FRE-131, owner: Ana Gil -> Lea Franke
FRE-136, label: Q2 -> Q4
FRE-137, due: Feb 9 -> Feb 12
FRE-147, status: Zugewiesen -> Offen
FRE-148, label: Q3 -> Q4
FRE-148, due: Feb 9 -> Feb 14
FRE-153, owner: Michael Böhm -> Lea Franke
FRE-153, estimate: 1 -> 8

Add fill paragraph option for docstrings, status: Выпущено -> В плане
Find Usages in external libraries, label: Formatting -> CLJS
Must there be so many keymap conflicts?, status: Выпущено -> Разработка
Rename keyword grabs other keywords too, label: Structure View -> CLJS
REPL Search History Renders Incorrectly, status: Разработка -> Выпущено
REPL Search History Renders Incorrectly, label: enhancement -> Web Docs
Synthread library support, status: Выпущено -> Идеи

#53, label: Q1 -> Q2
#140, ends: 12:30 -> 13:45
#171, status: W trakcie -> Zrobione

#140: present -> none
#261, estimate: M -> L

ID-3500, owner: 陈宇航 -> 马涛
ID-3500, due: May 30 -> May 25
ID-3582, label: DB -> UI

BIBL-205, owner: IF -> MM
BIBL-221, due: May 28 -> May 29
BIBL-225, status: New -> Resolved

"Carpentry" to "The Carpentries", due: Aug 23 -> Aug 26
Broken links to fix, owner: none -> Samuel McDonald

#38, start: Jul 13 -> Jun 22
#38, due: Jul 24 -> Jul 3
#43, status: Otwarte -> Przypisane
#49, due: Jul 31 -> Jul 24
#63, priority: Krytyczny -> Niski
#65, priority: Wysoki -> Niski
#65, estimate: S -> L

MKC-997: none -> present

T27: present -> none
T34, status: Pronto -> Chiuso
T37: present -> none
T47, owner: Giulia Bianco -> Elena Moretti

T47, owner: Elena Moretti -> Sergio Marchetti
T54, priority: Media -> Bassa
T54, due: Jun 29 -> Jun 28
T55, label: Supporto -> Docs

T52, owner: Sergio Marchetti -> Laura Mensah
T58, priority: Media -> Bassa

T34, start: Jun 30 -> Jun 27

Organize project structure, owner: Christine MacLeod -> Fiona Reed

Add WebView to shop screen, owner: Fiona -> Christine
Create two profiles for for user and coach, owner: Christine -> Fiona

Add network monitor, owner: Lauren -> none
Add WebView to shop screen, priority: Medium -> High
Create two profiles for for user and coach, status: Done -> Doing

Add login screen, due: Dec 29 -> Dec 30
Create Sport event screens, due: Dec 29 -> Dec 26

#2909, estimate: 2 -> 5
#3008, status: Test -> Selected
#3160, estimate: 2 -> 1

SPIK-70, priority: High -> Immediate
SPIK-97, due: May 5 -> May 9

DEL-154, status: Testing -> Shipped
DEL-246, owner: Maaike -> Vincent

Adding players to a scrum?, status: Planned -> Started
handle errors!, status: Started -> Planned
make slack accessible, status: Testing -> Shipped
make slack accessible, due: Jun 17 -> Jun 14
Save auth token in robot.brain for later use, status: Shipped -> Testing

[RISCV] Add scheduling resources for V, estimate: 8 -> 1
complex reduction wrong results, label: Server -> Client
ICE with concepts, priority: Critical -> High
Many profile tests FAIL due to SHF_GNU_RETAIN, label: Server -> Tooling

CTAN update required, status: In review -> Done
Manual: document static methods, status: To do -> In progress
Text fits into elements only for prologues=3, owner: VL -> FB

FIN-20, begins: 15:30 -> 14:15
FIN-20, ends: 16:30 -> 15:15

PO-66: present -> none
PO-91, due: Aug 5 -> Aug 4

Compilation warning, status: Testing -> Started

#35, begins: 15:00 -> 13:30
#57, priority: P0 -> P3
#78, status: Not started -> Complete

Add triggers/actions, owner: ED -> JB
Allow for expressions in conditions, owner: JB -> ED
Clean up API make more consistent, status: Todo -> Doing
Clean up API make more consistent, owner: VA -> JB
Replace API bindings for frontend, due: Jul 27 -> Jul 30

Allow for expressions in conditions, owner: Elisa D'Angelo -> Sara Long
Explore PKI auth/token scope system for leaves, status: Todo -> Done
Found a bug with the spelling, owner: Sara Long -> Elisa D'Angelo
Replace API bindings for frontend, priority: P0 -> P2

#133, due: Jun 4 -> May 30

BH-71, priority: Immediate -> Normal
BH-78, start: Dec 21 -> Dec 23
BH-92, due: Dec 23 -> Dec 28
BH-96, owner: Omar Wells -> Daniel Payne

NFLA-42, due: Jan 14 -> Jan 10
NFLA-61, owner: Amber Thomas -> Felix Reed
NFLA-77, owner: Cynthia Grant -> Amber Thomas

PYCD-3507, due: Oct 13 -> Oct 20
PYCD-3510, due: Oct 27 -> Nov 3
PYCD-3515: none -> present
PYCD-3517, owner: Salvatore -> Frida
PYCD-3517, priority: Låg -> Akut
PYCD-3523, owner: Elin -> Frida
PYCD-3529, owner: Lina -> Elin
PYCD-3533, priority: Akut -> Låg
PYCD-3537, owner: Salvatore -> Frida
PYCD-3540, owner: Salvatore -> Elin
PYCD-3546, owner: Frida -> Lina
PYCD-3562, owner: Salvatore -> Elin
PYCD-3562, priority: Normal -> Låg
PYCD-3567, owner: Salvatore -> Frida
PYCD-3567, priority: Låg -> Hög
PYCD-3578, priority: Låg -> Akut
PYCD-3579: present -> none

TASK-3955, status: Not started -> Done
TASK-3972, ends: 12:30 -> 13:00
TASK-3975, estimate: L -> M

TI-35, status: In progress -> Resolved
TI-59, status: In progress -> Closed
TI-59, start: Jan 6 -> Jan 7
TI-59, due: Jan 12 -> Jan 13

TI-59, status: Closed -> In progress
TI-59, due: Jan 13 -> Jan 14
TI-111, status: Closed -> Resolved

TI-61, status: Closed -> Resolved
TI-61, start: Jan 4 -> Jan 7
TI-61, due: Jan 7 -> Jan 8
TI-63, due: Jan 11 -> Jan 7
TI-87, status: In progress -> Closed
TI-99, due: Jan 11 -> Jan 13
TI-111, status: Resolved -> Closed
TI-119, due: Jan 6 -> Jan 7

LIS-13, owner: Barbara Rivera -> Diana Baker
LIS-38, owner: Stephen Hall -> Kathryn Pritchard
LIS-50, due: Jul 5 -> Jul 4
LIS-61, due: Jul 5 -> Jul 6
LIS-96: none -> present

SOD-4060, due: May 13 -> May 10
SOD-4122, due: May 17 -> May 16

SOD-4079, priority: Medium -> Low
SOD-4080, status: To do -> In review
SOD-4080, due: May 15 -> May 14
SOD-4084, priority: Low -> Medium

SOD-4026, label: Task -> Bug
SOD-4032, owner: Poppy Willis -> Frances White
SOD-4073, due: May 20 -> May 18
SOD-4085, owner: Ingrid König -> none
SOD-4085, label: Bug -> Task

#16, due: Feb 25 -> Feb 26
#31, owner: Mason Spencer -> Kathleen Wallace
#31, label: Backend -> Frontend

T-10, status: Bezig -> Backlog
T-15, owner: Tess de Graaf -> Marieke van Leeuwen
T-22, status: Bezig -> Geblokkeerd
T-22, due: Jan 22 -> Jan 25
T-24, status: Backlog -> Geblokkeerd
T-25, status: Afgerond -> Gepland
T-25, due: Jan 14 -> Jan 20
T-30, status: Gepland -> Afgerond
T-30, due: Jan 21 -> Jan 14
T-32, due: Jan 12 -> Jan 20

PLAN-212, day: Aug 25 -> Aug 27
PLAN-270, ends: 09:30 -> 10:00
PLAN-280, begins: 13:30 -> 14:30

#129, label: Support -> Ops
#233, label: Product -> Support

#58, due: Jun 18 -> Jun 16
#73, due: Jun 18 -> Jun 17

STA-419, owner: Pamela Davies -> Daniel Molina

********************

_To do:_
Pull every line holding "Immediate" out of the records.

_Finished task:_
SPIK-70, priority: High -> Immediate
BH-71, priority: Immediate -> Normal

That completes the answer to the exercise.